Sąd Okręgowy w Opolu wydał we worek negatywną opinię ws. ułaskawienia skazanego za potrójne zabójstwo Jacka J., który odsiaduje wyrok za zamordowanie w Niemczech trzech kobiet. Do zabójstw doszło we wrześniu 2000 r.
W dalszej procedurze Sąd Okręgowy w Opolu przekaże prośbę o ułaskawienie, którą w styczniu tego roku skierował do Kancelarii Prezydenta Bronisława Komorowskiego Jacek J., wraz z wydaną we wtorek negatywną opinią do Sądu Apelacyjnego we Wrocławiu.
Jak wyjaśnił PAP rzecznik prasowy Sądu Okręgowego w Opolu Waldemar Krawczyk, jeśli sąd apelacyjny również wyda opinię negatywną, to prośba skazanego o ułaskawienie "pozostanie bez dalszego biegu". "Jeśli natomiast sąd apelacyjny odniesie się do prośby o ułaskawienie pozytywnie, to akta sprawy zostaną przekazane Prokuratorowi Generalnemu celem nadania prośbie dalszego biegu" - dodał sędzia Krawczyk.
Przy wydaniu opinii pozytywnej sąd musi wskazać sposób, w jaki ułaskawienie miałoby być wykonane - np. przez darowanie lub zawieszenie reszty zasądzonej skazanemu kary. "Wskazanie to nie wiąże jednak prezydenta przy podejmowaniu ostatecznej decyzji o ułaskawieniu" - stwierdził rzecznik opolskiego sądu.
Bracia Jacek i Marek J. z Głuchołaz zostali oskarżeni ws. mordu na peryferiach kurortu Bad Kreuznach nad Renem, do którego doszło we wrześniu 2000 r. w tamtejszej stadninie koni.

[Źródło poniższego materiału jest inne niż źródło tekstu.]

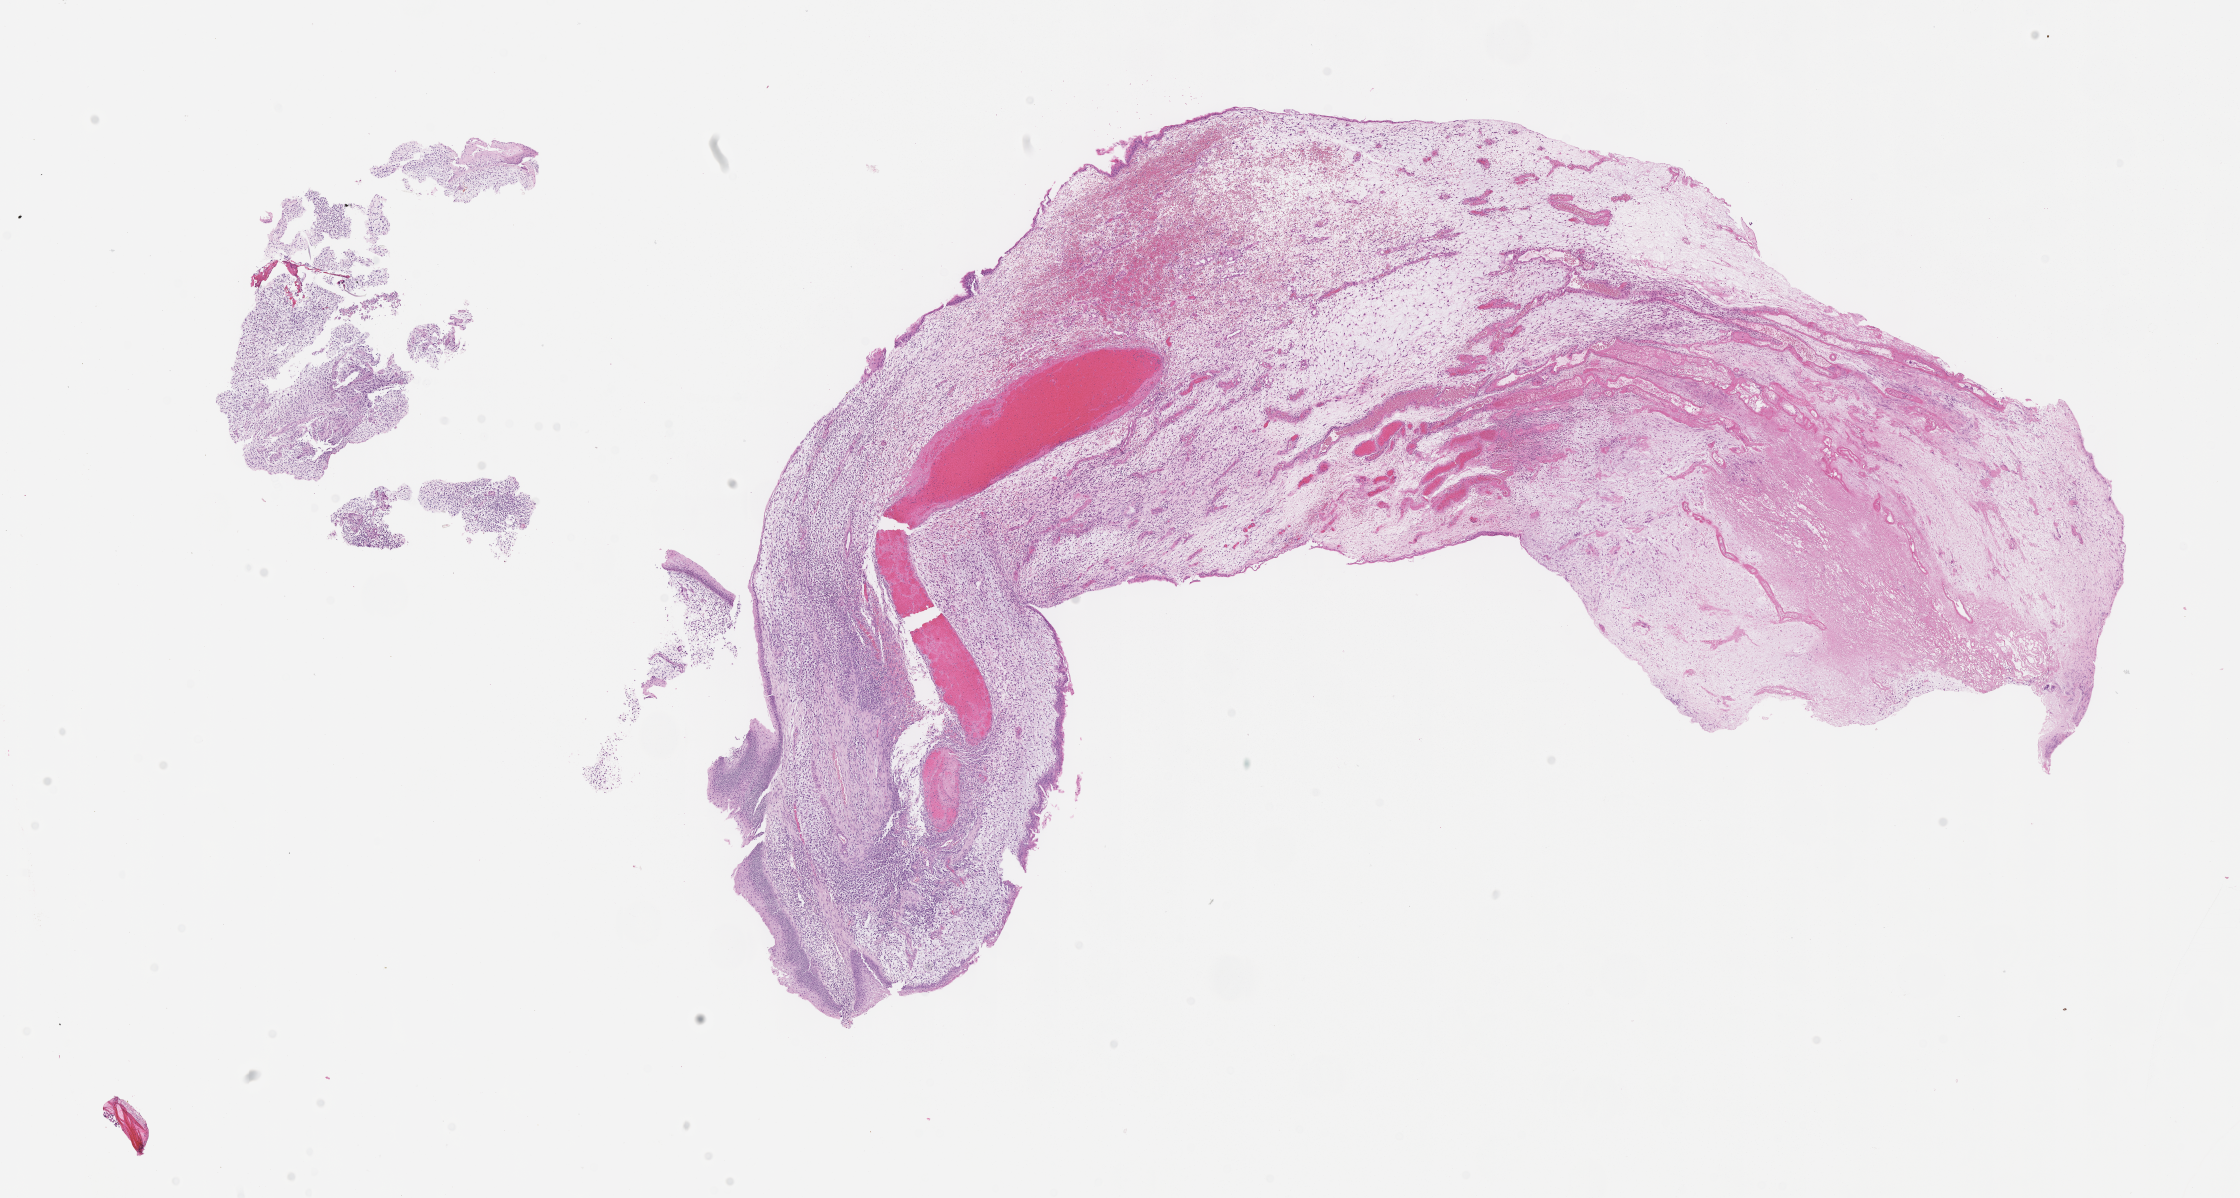
Haematoxylin and eosin whole-slide image of tumor tissue — shown as a low-resolution overview of the whole scanned area (about 18.1 x 9.7 mm); formalin-fixed paraffin-embedded section; site: vagina. Patient: female, age 1.8 years at diagnosis.
Diagnosis: rhabdomyosarcoma; histological classification: botryoid. Metastatic status at presentation (as recorded): non-metastatic. Stage (as recorded): 1.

Ich proces był jednym z głośniejszych na Opolszczyźnie.
Ofiarami zabójstw były trzy kobiety - żona, teściowa i szwagierka Niemca Rupertusa S., którego niemiecki wymiar sprawiedliwości uznał za zleceniodawcę morderstw i skazał na dożywocie. Rupertus S. miał zlecić zabójstwa, by przejąć majątek. Według niemieckich sądów działał przy współudziale pracownika stadniny, a wykonanie zbrodni miał zlecić Jackowi i Markowi J. Proces był poszlakowy, na miejscu zbrodni znaleziono odciski palców braci z Głuchołaz oraz ślad buta i krwi Jacka J. w domu jednej z ofiar.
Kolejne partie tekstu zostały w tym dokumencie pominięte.